James Addison <jay at jp-hosting.net> wrote:
> Inverting the question somewhat: if a single source-base is rebuilt
> using two different SOURCE_DATE_EPOCH values (let's say, 1970-01-01
> and 2023-04-18), then what are expected/valid differences in the
> resulting output?

In the ideal circumstances, the resulting output would be identical,
because the build process would have no dependencies on
SOURCE_DATE_EPOCH.  In these ideal circumstances, the code is "portable",
in the same sense that people understand "portable" code will build and
run the same on an ARM running MacOS as it does on an x86 running
Windows.  There are many ways to make code portable, but the most robust
of them is to *eliminate* dependencies.

A more fragile way would be to #ifdef your code to adjust for every
supported build or run environment.  That fragile way breaks as soon as
it needs to build or run in a new environment, whereas the robust way
has already made it likely to "just work" in a new environment that it
has never encountered before (or to have only one or two minor things
that need adjusting).  Note that if it built fine in a Linux system
version X, then a later Linux system version Y is a "new environment"
and might break the code.  The robust version is again less likely to
break, because it inherently, by design, cares less about the nitty
gritty details of its environment.

Much code in Linux does not reach that ideal (yet!).  Instead, builds of
non-ideal code use SOURCE_DATE_EPOCH as a crutch to limit their
dependencies on the local build environment, replacing those
dependencies with a dependency on SOURCE_DATE_EPOCH.

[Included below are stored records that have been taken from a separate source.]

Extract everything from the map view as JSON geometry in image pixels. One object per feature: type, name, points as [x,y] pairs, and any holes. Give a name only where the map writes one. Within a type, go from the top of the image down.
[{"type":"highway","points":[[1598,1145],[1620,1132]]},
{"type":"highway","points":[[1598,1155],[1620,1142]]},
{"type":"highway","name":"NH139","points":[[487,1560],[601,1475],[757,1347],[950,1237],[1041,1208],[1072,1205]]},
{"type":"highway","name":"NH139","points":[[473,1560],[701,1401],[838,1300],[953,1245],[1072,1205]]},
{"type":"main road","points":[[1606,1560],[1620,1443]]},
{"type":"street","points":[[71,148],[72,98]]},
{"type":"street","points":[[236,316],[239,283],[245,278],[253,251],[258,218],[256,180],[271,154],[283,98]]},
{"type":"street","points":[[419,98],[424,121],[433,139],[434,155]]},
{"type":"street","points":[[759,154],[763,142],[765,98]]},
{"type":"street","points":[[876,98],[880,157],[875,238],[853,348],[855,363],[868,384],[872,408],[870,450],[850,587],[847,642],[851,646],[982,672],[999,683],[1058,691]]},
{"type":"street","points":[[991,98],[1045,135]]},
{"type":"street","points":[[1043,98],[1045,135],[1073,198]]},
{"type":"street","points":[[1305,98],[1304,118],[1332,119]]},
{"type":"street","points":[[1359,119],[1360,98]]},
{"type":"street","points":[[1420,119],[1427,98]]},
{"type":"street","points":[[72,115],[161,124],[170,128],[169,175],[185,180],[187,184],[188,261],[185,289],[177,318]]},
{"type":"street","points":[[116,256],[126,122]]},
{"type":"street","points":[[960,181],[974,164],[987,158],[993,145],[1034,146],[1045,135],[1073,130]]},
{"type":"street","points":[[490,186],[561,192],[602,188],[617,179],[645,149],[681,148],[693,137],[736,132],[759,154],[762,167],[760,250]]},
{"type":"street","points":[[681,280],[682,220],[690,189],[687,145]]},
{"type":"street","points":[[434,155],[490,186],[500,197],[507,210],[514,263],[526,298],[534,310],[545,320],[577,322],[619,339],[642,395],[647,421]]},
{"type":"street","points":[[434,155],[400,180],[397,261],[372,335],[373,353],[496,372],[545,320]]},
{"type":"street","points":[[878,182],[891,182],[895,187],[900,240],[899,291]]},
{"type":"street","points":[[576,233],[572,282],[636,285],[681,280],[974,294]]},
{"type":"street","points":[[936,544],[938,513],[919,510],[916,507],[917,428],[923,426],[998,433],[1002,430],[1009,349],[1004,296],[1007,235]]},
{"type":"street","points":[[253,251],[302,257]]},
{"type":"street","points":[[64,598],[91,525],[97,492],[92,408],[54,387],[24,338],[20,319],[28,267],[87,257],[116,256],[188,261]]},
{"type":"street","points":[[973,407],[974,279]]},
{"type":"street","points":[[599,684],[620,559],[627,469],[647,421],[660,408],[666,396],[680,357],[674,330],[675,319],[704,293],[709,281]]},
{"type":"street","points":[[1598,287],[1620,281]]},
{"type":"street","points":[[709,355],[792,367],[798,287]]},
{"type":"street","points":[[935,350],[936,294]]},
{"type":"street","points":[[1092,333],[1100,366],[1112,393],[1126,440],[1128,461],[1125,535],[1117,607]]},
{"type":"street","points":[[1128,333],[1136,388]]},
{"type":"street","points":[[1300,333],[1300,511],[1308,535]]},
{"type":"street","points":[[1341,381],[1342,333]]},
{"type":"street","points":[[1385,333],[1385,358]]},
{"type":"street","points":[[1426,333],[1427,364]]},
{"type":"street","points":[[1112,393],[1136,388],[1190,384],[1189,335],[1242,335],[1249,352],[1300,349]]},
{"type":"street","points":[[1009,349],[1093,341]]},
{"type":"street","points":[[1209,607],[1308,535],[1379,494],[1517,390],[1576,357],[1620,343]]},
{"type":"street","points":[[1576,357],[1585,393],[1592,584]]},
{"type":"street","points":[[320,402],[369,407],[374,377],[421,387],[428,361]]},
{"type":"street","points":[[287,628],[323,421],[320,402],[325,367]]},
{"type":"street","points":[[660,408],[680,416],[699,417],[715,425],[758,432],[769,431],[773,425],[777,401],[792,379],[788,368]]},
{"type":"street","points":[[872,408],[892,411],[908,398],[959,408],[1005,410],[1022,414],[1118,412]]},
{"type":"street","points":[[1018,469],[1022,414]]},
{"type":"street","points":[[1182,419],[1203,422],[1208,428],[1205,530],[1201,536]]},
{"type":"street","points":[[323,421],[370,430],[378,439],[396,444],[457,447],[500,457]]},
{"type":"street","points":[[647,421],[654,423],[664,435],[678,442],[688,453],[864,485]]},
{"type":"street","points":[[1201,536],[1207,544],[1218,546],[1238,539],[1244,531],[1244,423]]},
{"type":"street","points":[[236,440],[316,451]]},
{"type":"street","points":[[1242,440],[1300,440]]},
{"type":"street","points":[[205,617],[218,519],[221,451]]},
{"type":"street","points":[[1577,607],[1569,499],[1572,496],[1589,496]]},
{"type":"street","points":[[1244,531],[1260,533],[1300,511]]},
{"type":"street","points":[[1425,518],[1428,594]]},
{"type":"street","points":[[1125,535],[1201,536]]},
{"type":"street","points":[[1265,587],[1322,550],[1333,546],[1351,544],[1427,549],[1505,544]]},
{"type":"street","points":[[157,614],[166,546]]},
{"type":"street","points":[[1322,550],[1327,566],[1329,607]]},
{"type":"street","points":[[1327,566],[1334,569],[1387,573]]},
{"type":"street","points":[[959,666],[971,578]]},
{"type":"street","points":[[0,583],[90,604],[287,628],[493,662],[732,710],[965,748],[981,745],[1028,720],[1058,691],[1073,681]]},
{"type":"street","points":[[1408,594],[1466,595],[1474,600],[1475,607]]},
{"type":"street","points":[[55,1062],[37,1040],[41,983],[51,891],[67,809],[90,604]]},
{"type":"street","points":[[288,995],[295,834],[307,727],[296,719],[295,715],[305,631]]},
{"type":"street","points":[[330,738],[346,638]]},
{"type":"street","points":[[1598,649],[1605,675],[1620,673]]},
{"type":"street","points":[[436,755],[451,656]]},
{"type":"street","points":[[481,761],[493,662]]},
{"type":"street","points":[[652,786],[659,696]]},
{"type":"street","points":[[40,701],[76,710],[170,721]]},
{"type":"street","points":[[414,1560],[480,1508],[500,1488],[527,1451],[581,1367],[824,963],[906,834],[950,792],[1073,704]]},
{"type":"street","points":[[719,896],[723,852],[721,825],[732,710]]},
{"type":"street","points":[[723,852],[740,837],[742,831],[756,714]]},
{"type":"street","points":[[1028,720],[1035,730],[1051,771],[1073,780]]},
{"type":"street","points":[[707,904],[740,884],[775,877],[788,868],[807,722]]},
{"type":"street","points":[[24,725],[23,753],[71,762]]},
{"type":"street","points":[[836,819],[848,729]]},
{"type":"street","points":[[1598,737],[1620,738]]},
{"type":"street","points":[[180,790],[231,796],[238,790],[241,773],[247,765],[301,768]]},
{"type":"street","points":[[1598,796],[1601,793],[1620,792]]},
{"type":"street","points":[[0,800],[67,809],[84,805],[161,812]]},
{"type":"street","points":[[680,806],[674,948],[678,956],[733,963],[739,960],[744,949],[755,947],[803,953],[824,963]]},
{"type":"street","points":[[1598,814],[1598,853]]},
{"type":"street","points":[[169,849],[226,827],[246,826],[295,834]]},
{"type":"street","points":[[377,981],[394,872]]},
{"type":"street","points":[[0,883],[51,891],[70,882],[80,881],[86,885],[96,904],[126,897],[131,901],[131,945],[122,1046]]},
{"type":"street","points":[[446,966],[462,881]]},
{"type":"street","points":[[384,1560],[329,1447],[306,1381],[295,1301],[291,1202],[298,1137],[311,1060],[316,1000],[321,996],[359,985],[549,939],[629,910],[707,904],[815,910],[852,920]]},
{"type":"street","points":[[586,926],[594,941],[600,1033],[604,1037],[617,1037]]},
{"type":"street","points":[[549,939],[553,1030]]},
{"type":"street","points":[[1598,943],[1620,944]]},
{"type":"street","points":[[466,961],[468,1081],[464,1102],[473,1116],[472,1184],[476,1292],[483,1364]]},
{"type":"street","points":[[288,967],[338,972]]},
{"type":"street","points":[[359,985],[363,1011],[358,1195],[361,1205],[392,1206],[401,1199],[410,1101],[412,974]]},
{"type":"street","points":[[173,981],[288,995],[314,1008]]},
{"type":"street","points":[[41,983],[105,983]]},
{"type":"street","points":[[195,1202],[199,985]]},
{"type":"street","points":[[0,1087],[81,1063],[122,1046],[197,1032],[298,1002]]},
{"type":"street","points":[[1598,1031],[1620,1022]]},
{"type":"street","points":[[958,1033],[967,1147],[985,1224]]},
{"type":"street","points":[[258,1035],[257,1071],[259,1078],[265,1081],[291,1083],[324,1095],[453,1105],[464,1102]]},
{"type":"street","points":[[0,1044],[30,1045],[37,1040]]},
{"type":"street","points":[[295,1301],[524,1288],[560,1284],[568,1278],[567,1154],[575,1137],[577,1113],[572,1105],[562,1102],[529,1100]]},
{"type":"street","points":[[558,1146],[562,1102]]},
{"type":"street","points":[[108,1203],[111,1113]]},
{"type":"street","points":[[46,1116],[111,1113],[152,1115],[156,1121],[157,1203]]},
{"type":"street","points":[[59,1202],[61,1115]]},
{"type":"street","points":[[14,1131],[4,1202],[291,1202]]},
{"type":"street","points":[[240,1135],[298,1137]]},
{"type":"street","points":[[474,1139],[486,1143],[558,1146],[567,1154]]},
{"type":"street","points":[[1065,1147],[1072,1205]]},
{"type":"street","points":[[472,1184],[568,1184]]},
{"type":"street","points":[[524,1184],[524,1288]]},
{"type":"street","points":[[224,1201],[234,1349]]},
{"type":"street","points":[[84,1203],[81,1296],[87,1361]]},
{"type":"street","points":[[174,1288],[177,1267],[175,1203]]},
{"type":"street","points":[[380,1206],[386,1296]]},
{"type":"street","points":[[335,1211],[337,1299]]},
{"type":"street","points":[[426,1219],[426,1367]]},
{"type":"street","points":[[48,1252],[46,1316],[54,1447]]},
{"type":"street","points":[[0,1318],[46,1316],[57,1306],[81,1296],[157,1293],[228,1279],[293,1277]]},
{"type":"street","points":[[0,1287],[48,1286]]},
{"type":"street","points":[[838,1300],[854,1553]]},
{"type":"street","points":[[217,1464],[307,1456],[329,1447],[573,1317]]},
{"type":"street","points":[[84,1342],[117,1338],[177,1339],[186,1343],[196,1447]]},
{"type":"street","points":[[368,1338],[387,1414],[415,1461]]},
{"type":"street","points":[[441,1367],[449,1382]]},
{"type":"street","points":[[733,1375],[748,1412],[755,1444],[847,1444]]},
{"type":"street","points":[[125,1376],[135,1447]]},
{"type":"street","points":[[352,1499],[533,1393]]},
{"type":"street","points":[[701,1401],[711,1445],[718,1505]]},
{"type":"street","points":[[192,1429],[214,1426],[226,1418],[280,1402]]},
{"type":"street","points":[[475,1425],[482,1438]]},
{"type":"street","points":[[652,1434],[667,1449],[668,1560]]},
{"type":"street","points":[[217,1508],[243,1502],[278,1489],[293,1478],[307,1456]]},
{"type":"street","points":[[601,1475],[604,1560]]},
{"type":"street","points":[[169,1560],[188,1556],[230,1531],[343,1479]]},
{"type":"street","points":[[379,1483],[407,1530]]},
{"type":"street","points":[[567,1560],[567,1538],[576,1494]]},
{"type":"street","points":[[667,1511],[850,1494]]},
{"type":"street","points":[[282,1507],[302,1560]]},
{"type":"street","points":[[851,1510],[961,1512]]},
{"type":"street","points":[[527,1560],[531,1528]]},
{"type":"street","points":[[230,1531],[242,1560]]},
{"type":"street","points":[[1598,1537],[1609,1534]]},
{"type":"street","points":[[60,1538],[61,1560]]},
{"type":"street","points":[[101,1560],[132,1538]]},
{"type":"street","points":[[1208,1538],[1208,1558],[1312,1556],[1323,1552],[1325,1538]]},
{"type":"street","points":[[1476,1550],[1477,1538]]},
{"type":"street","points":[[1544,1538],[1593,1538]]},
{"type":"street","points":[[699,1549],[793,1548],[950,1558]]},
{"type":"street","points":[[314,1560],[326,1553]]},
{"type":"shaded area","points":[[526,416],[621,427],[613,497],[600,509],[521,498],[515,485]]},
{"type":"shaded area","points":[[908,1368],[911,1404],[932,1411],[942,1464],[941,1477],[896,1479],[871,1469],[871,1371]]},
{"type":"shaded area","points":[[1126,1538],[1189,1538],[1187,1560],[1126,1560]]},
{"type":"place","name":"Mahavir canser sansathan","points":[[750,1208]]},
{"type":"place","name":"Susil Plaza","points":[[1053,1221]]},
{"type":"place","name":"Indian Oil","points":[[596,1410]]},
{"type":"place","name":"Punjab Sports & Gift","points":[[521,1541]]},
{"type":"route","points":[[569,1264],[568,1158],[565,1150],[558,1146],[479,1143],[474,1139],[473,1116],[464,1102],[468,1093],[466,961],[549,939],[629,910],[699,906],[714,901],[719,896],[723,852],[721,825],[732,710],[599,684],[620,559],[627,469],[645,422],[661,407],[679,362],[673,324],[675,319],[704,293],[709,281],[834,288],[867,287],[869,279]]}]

So, if you rebuild a non-ideal package with two different values of
SOURCE_DATE_EPOCH, you will get two different binaries that differ in
the areas of dependency.  For example, if the documentation embeds a
build-date in its page footer, you'd expect every page of the built
documentation would differ.  If the "--version" output of the program
embeds the build date, then the code that produces that output would
differ.  Etc.  In fact, "fuzzing" their code with different values
of SOURCE_DATE_EPOCH can help a maintainer identify where those
dependencies still remain.

We try to talk package authors out of such dependencies, but ultimately
it's their package and they make the architectural decisions.  To some
of them it's incredibly important that the build date appears in the
man-page.  Reproducibility usually features lower among their priorities
than it does in ours.

	John